[DIRECTIVE]:
Copy each of the following lines word for word, with nothing changed.
** BEGIN TASK INPUTS **
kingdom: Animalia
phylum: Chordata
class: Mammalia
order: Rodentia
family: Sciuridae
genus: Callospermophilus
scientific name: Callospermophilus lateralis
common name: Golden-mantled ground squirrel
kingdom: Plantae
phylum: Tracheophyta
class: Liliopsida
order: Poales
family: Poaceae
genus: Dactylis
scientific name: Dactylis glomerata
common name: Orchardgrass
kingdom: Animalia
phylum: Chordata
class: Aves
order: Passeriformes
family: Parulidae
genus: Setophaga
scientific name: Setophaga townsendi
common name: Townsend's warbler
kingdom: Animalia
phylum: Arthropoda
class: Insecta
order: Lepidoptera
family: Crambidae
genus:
** END TASK INPUTS **
[FINAL RESULT]:
kingdom: Animalia
phylum: Chordata
class: Mammalia
order: Rodentia
family: Sciuridae
genus: Callospermophilus
scientific name: Callospermophilus lateralis
common name: Golden-mantled ground squirrel
kingdom: Plantae
phylum: Tracheophyta
class: Liliopsida
order: Poales
family: Poaceae
genus: Dactylis
scientific name: Dactylis glomerata
common name: Orchardgrass
kingdom: Animalia
phylum: Chordata
class: Aves
order: Passeriformes
family: Parulidae
genus: Setophaga
scientific name: Setophaga townsendi
common name: Townsend's warbler
kingdom: Animalia
phylum: Arthropoda
class: Insecta
order: Lepidoptera
family: Crambidae
genus:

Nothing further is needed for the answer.